Ethereum raised its network’s block capacity by increasing the Ethereum gas limit to 60 million ahead of the Fusaka upgrade. This change doubles the block gas capacity from 45 million and expands the network’s ability to process more transactions per block. Validators approved the update automatically after a majority signaled support and the new limit went live at block 23,880,151.
Network validators voted on a configuration shift instead of a hard fork so the update processed smoothly. The threshold required more than half of all validators to agree and that threshold cleared easily. After approval nodes adjusted settings and the Ethereum gas limit took effect at the designated block.

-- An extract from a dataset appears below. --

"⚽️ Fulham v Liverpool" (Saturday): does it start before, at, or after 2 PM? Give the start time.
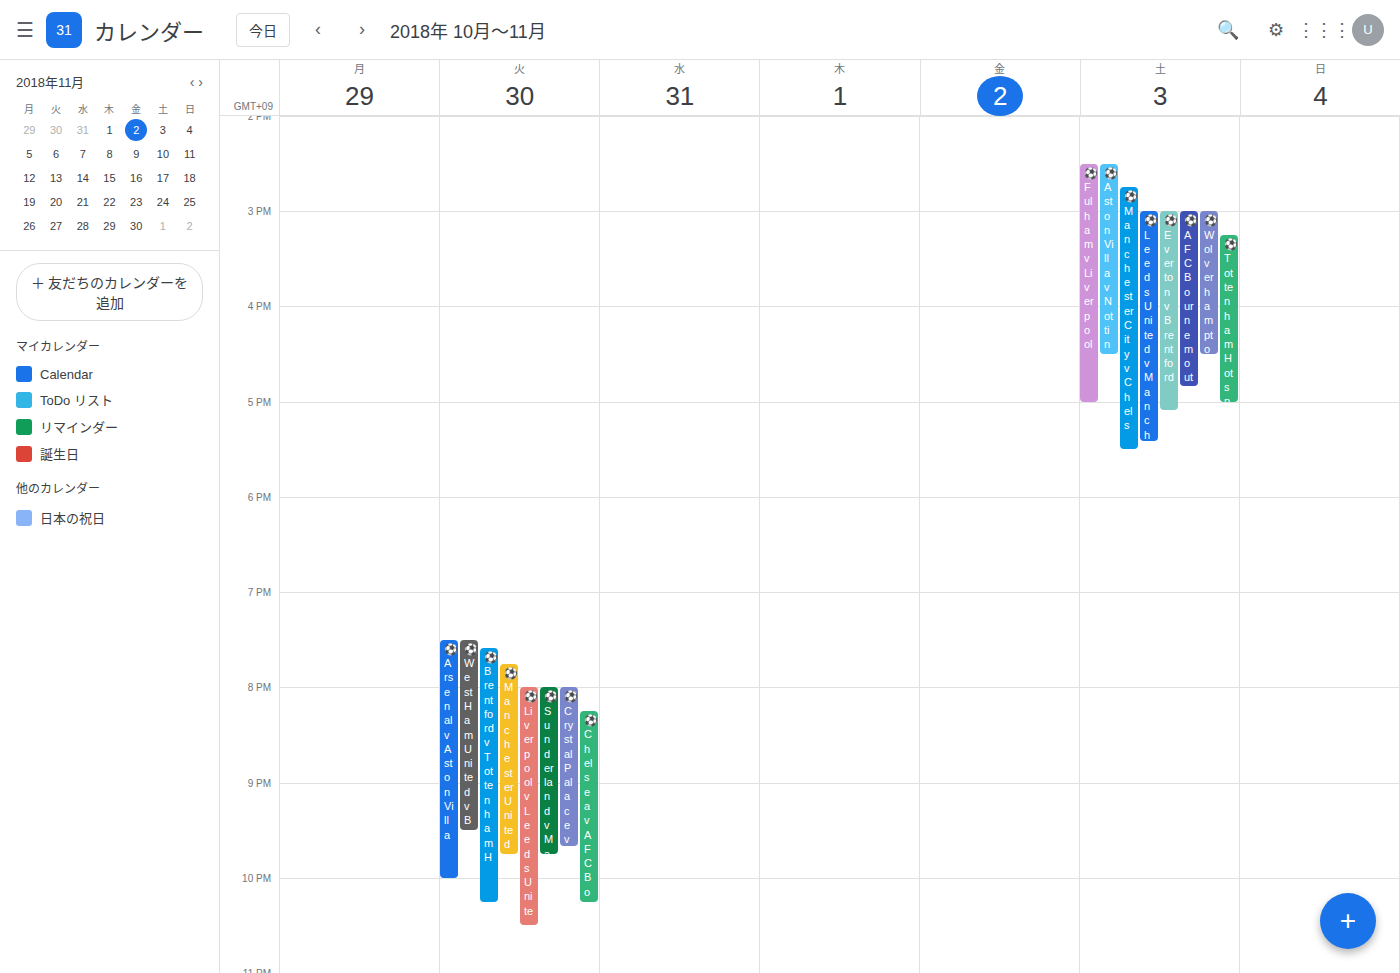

During the past year builders and developers pushed for higher limits to support more traffic. Community signals, protocol changes and client optimizations combined to make the change possible. As a result the Ethereum gas limit rose from 30 million gas to 60 million gas in roughly twelve months.
The higher limit allows more transactions per block and reduces congestion under heavy load. It also gives developers more room to deploy larger smart contracts and batch operations. Therefore the Ethereum gas limit increase strengthens base-layer capacity without altering consensus rules.
The upgrade coincided with a major spike in network activity across layer-two rollups and layer-one traffic. Data showed the ecosystem processed about 31,000 transactions per second recently which marked an all-time high. A rollup called Lighter handled roughly 5,455 transactions per second, leading the surge.
Another network named Base contributed nearly 137 transactions per second among other smaller rollups now operating steadily. That daily throughput utilized the expanded capacity enabled by the updated gas limit and higher block capability. Many users experienced smoother performance thanks to this increased throughput.
The improved performance shows that the Ethereum gas limit increase can handle surging demand without stress. It also proves the network can sustain larger workloads while remaining stable. Observers expect that base layer throughput will stay high as more rollups launch and usage rises.
Developers plan to activate Fusaka early next month to introduce data-availability improvements and consensus tweaks. The raised Ethereum gas limit sets a stronger base for this upgrade and future scaling efforts. It ensures that the network can support heavier data availability workloads under Fusaka.
The core feature PeerDAS will improve rollup data throughput and help reduce latency for many users. The upgrade will also bring security-hardening updates and consensus optimizations to maintain stability. Hence the network will combine higher capacity and improved architecture under one major release.
Community watchers believe this version of Fusaka may unlock even more Ethereum gas limit rises later as demand grows. Developers may adjust transaction fees for heavy computations while using expanded block capacity. Therefore, the network might balance performance gains and resource costs efficiently over time.